Source text below:

Originally published by Bev Matthews – 27th September 2019
Midwives have a significant contribution to make in delivering 21st Century care as set out in the Interim NHS People Plan. Much depends on our ability to mobilise and engage midwives to play an active role in shaping the future, creating a workforce that positions midwifery as a high-status, high-value career of choice.
Background to Transforming Perceptions of Midwifery
Transforming Perceptions of Midwifery was originally launched in January 2019 at an accelerated design event facilitated by NHS Horizons. 76% of attendees were midwives, with the remainder in associated roles attending for the day as “critical friends”. The event was livestreamed to a further 5,257 participants via The Practising Midwife Facebook Group.
The objectives of the event were to examine the perceptions of midwifery held by those in the profession, of health and social care policy makers, of the media, service users and of those who may plan to enter the profession; to inspire the enthusiasm of those attending and empower them to become change agents in their own work settings by becoming Ambassadors.
Developing the Ambassador Network
The next steps for the work will focus on developing the midwifery ambassadors to:
- Ignite a thriving community of registered and student midwives to champion the profession and opportunities in midwifery and help transform perceptions of midwifery
- Recruit two midwives and/or student midwives per NHS maternity unit or university to be active frontline ambassadors for midwifery
- Deliver a programme of agreed 30 Day challenges to promote the profession
- Demonstrate that the ambassador movement is building energy for change across the country and making a tangible difference
The role of the ambassador is:
The role of the ambassador is to lead or contribute to the local delivery of the Transforming Perceptions of Midwifery programme and to be a role model for midwifery as a confident, credible professional.

End of Source text.

**Task set**
1. In the midwifery text, how many additional participants watched the launch event's livestream?
2. Duplicate the passage of the midwifery text that opens with the words containing "Originally published by" and closes with "career of choice.".

Provided information below:

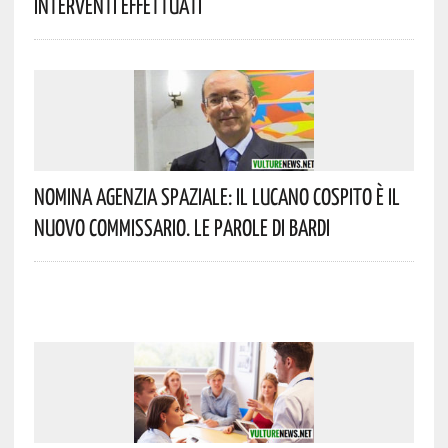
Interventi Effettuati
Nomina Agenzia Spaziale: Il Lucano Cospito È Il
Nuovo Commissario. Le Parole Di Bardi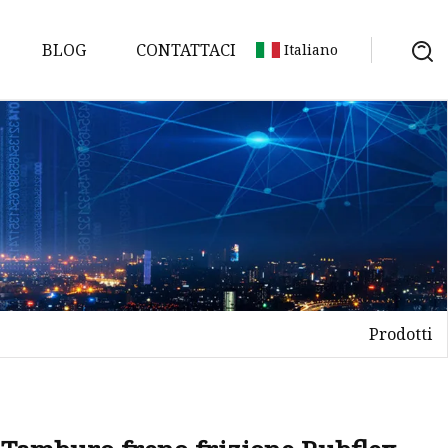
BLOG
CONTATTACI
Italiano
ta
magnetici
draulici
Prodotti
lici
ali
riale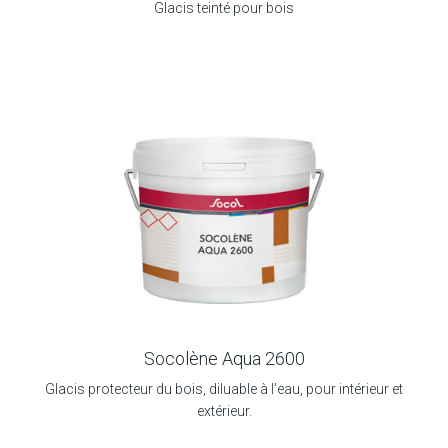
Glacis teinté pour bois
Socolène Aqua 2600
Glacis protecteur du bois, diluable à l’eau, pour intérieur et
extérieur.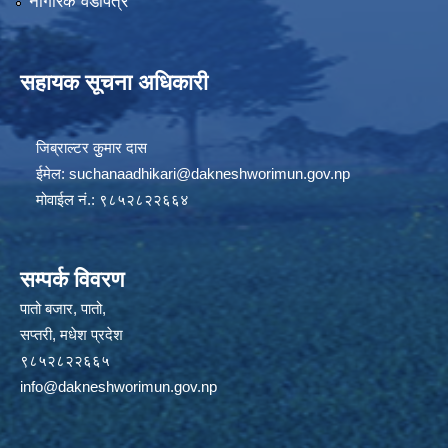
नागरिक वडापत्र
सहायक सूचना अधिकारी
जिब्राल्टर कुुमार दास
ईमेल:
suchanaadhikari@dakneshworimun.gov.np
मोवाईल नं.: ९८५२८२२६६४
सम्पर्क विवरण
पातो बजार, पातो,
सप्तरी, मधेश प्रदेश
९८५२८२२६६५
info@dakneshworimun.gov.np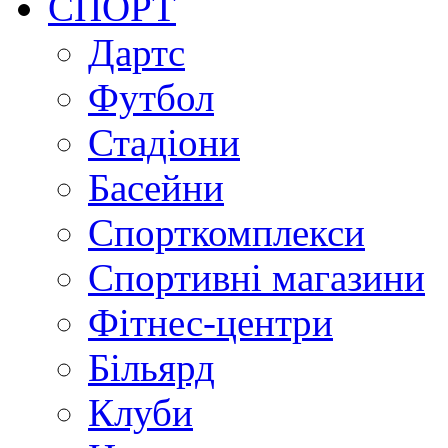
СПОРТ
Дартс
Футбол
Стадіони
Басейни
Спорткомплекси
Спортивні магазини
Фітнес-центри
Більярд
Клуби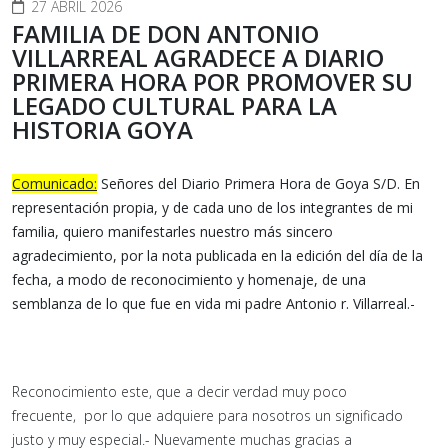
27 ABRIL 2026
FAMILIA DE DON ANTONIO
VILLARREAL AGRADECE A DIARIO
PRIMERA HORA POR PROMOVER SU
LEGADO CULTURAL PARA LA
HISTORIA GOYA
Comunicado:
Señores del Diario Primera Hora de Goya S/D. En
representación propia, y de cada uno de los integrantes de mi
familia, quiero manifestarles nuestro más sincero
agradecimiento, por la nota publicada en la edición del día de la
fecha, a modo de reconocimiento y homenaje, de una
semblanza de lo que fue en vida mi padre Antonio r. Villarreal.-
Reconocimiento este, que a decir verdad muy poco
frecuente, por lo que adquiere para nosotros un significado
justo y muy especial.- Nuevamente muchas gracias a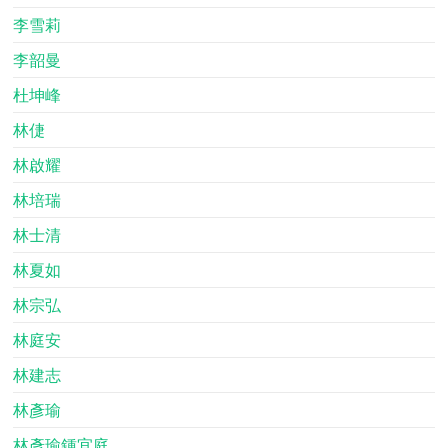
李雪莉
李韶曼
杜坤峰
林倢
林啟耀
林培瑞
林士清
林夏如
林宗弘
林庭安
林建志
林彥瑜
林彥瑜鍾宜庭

End of Provided information.

**Answers by task**
1. 5,257 participants, via The Practising Midwife Facebook Group.

2.
Originally published by Bev Matthews – 27th September 2019
Midwives have a significant contribution to make in delivering 21st Century care as set out in the Interim NHS People Plan. Much depends on our ability to mobilise and engage midwives to play an active role in shaping the future, creating a workforce that positions midwifery as a high-status, high-value career of choice.